(Dataset entries)
— Begin —

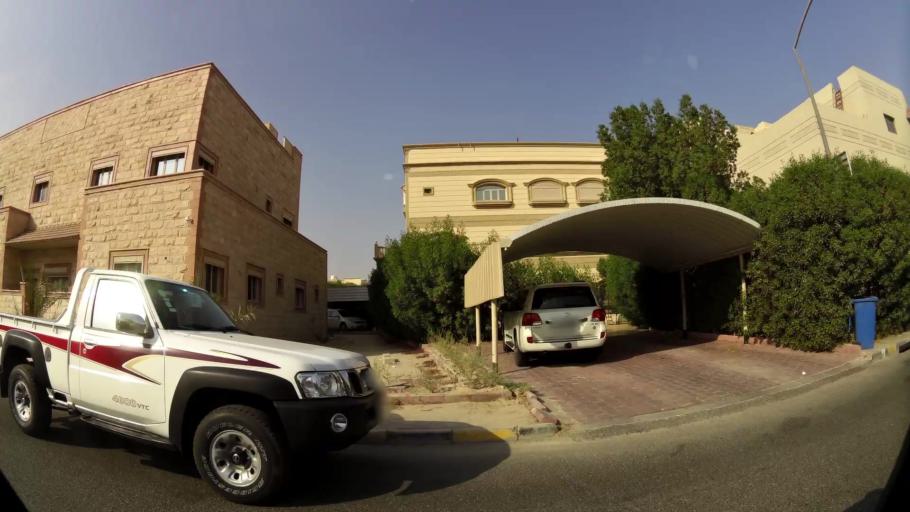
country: KW
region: Al Asimah
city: Ar Rabiyah
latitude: 29.2989
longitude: 47.8069
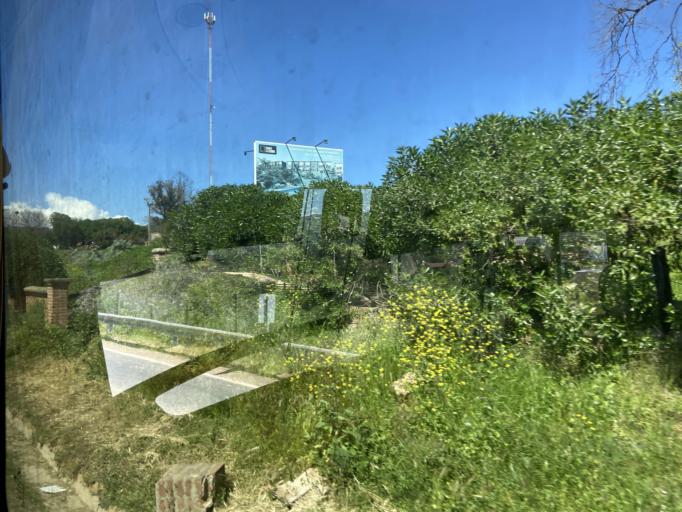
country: CL
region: Valparaiso
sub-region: Provincia de Marga Marga
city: Villa Alemana
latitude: -33.1536
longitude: -71.3329
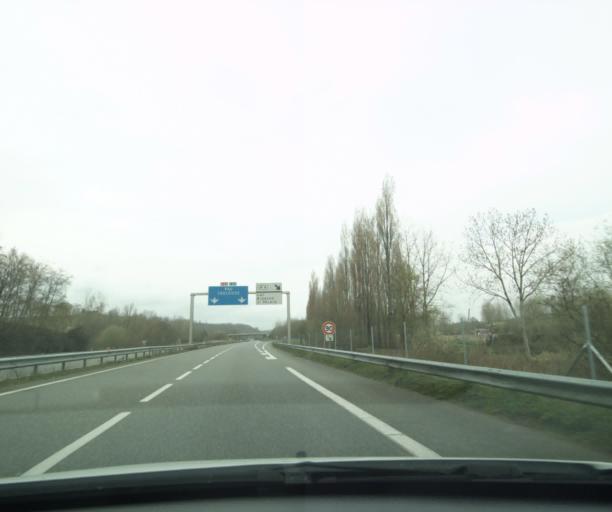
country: FR
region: Aquitaine
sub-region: Departement des Pyrenees-Atlantiques
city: Urt
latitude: 43.4639
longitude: -1.2886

— End —

Copy every line of the material word for word, leaving out the pictures.

Complete answer:
country: KW
region: Al Asimah
city: Ar Rabiyah
latitude: 29.2989
longitude: 47.8069
country: CL
region: Valparaiso
sub-region: Provincia de Marga Marga
city: Villa Alemana
latitude: -33.1536
longitude: -71.3329
country: FR
region: Aquitaine
sub-region: Departement des Pyrenees-Atlantiques
city: Urt
latitude: 43.4639
longitude: -1.2886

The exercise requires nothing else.